Relator: Mauro Campbell Marques

Julgamento: 27/04/2022

Publicação: 02/05/2022

STJ - Primeira Seção

REsp 1.894.741-RS

Tese Jurídica

Primeira Tese

É vedada a constituição de créditos da Contribuição para o PIS/PASEP e da COFINS sobre os componentes do custo de aquisição (art. 13, do Decreto-Lei n. 1.598/77) de bens sujeitos à tributação monofásica (arts. 3º, I, "b" da Lei n. 10.637/2002 e da Lei n. 10.833/2003).

Segunda Tese

O benefício instituído no art. 17, da Lei 11.033/2004, não se restringe somente às empresas que se encontram inseridas no regime específico de tributação denominado REPORTO.

Terceira Tese

O art. 17, da Lei 11.033/2004, diz respeito apenas à manutenção de créditos cuja constituição não foi vedada pela legislação em vigor, portanto não permite a constituição de créditos da Contribuição para o PIS/PASEP e da COFINS sobre o custo de aquisição (art. 13, do Decreto-Lei n. 1.598/77) de bens sujeitos à tributação monofásica, já que vedada pelos arts. 3º, I, "b" da Lei n. 10.637/2002 e da Lei n. 10.833/2003.

Quarta Tese

Apesar de não constituir créditos, a incidência monofásica da Contribuição para o PIS/PASEP e da COFINS não é incompatível com a técnica do creditamento, visto que se prende aos bens e não à pessoa jurídica que os comercializa que pode adquirir e revender conjuntamente bens sujeitos à não cumulatividade em incidência plurifásica, os quais podem lhe gerar créditos.

Quinta Tese

O art. 17, da Lei 11.033/2004, apenas autoriza que os créditos gerados na aquisição de bens sujeitos à não cumulatividade (incidência plurifásica) não sejam estornados (sejam mantidos) quando as respectivas vendas forem efetuadas com suspensão, isenção, alíquota 0 (zero) ou não incidência da Contribuição para o PIS/PASEP e da COFINS, não autorizando a constituição de créditos sobre o custo de aquisição (art. 13, do Decreto-Lei n. 1.598/77) de bens sujeitos à tributação monofásica.

Nossos Comentários

Reporto

O Regime Tributário para Incentivo à Modernização e à Ampliação da Estrutura Portuária (Reporto) foi regulamentado pela Instrução Normativa nº 1.370/2013 da Receita Federal.
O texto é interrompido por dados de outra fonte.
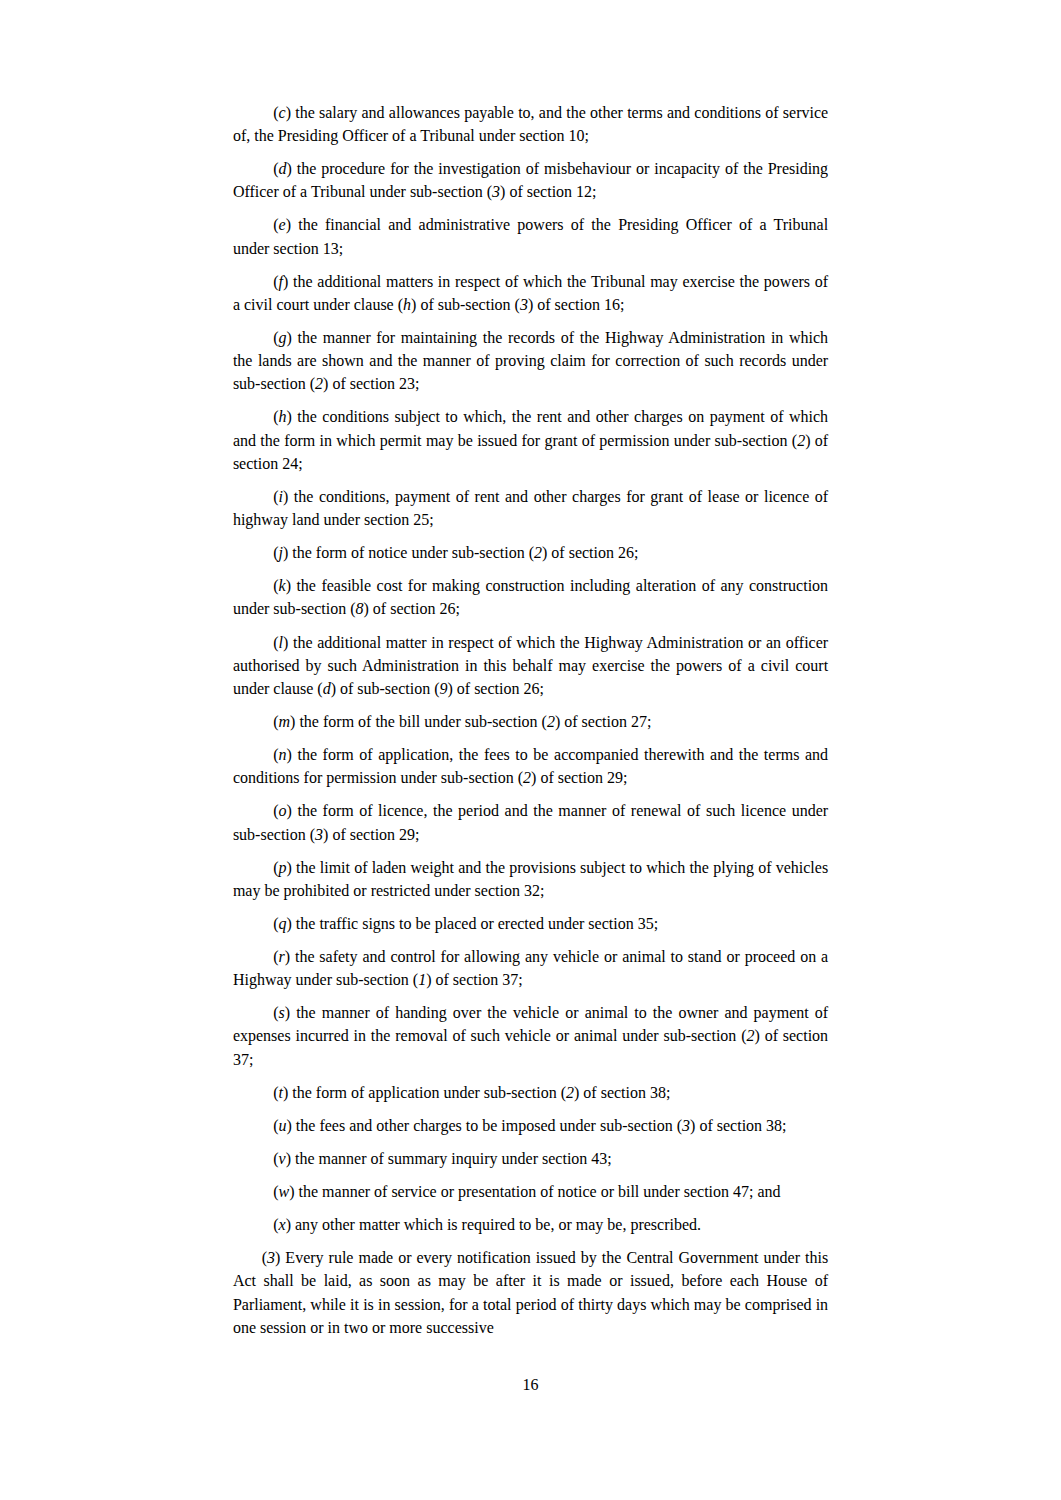(c) the salary and allowances payable to, and the other terms and conditions of service of, the Presiding Officer of a Tribunal under section 10;
(d) the procedure for the investigation of misbehaviour or incapacity of the Presiding Officer of a Tribunal under sub-section (3) of section 12;
(e) the financial and administrative powers of the Presiding Officer of a Tribunal under section 13;
(f) the additional matters in respect of which the Tribunal may exercise the powers of a civil court under clause (h) of sub-section (3) of section 16;
(g) the manner for maintaining the records of the Highway Administration in which the lands are shown and the manner of proving claim for correction of such records under sub-section (2) of section 23;
(h) the conditions subject to which, the rent and other charges on payment of which and the form in which permit may be issued for grant of permission under sub-section (2) of section 24;
(i) the conditions, payment of rent and other charges for grant of lease or licence of highway land under section 25;
(j) the form of notice under sub-section (2) of section 26;
(k) the feasible cost for making construction including alteration of any construction under sub-section (8) of section 26;
(l) the additional matter in respect of which the Highway Administration or an officer authorised by such Administration in this behalf may exercise the powers of a civil court under clause (d) of sub-section (9) of section 26;
(m) the form of the bill under sub-section (2) of section 27;
(n) the form of application, the fees to be accompanied therewith and the terms and conditions for permission under sub-section (2) of section 29;
(o) the form of licence, the period and the manner of renewal of such licence under sub-section (3) of section 29;
(p) the limit of laden weight and the provisions subject to which the plying of vehicles may be prohibited or restricted under section 32;
(q) the traffic signs to be placed or erected under section 35;
(r) the safety and control for allowing any vehicle or animal to stand or proceed on a Highway under sub-section (1) of section 37;
(s) the manner of handing over the vehicle or animal to the owner and payment of expenses incurred in the removal of such vehicle or animal under sub-section (2) of section 37;
(t) the form of application under sub-section (2) of section 38;
(u) the fees and other charges to be imposed under sub-section (3) of section 38;
(v) the manner of summary inquiry under section 43;
(w) the manner of service or presentation of notice or bill under section 47; and
(x) any other matter which is required to be, or may be, prescribed.
(3) Every rule made or every notification issued by the Central Government under this Act shall be laid, as soon as may be after it is made or issued, before each House of Parliament, while it is in session, for a total period of thirty days which may be comprised in one session or in two or more successive
16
Segundo o portal eletrônico do Governo Federal esse regime:

"[...] permite ao setor adquirir no mercado interno ou importar, com suspensão de tributos, máquinas, equipamentos, peças de reposição e outros bens para execução de serviços de carga, descarga, armazenagem e movimentação de mercadorias e produtos; sistemas suplementares de apoio operacional; proteção ambiental; sistemas de segurança e monitoramento de fluxo de pessoas, mercadorias, produtos, veículos e embarcações; dragagem; treinamento e formação de trabalhadores".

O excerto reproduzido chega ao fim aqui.